Sometimes the world doesn’t work out the way you want it to. But that’s OK–when adults choose to enter into transactions with other adults where no undue force is involved, sometimes they reach different results than you would’ve reached if you were entering into the same transaction.

So, a bunch of people have decided that they will pay (or get paid) twice instead of once a month. They seem happy with the arrangement. There’s no undue force involved. Therefore, this seems like an excellent opportunity for you to STFU and GTFO.

(By the way, I used to be paid twice a month, and now a I get paid once a month. I haven’t noticed any change in my life because of it. However, I get paid a lot more than the typical person that liberals think need taking care of, so I guess I’m off your radar screen.)

Okay.

It’s ridiculous.

If people are paid biweekly, they’ll budget biweekly. If they’re paid monthly, they’ll budget monthly.

If people are bad with their money they will continue to be bad with it no matter what the pay period is.

I’m paid biweekly and much prefer it that way. I’m not a self-described Richie Rich like some people claim to be, and have to budget my money, but I see no advantage whatsoever to being paid monthly instead of biweekly and I do not for an instant believe it would help anyone.

I get paid monthly. It’s not bad, you learn to live with it. When I was first digging my way out of debt and budgeting every penny, the drawback was that if something unexpected came along, I was SOL, because everything was predicated on that one monthly check.

I am confused as anyone on Rumor_Watkins thinking on this but let’s play along. I don’t think the issue was ever really one of getting paid on any particular cycle but that is what he gravitated to for reasons unknown to everyone but him. I think this is one of those fallacies that leads people to latch onto a solution without looking at the real problem in detail (if any). You see this in real life all the time. People move towards a proposed solution, try to force it to work, and forget what they were trying to solve in the first place.

In this case, I think the imagined issue was that some people have trouble with budgeting but have no other problems that go along with that. The proposed solution of paying once a month and presumably billing for everything once a month might take care of that problem. That solution is FUBAR almost unanimously for reasons that are instantly obvious.

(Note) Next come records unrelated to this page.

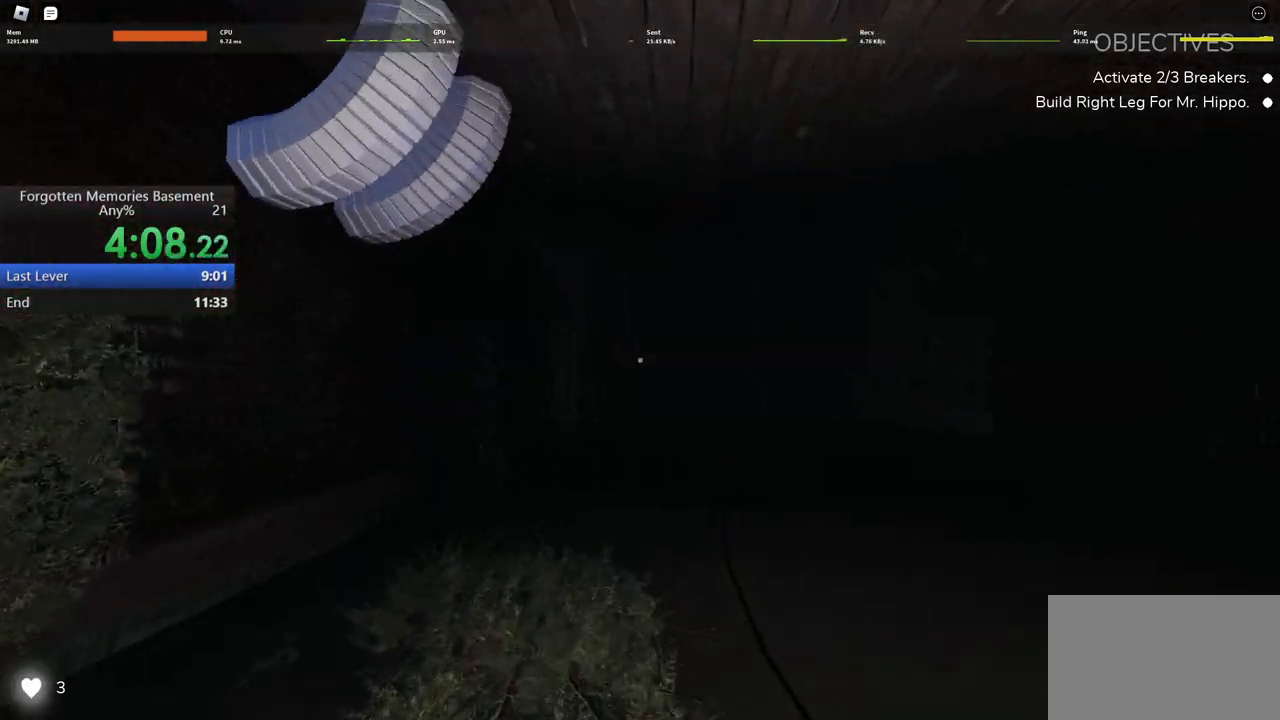
{"keys": ["shift", "w"], "mouse": [], "events": []}
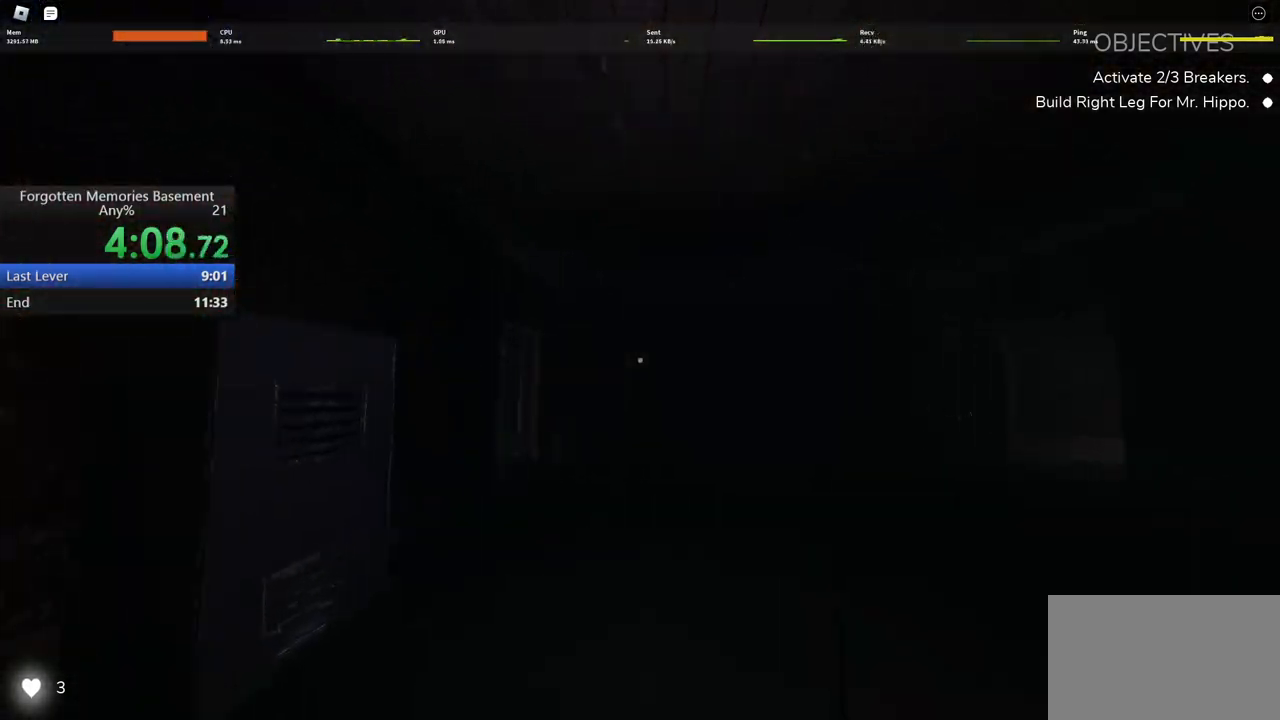
{"keys": ["shift", "w"], "mouse": [], "events": []}
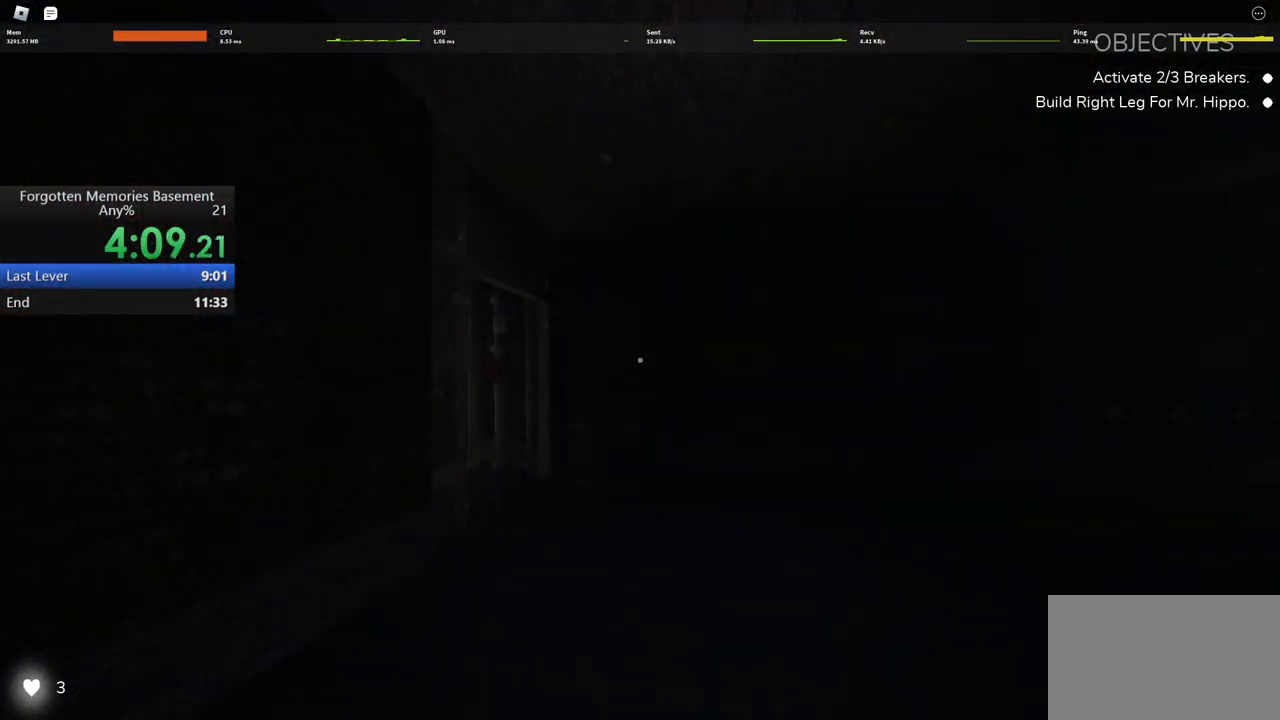
{"keys": ["shift", "w"], "mouse": [], "events": []}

Let’s say that you really did want to prevent anyone from getting into obligations that they cannot afford which is a larger goal but not mentioned in the OP. A good way to do that would to pay people daily and bill them for everything including services, house payments, and car payments daily. If you can’t pay, things get shut off until you can pay. We have the technology to do it. All payments and debits would be electronically made and everything you spent that day would be taken from it same day including cable, phone, and everything else. Implemented properly, no one will be in over their head anymore and will start each day fresh. Who’s with me? Granted, it is a stupid idea but at least it would have some strong benefits to individuals.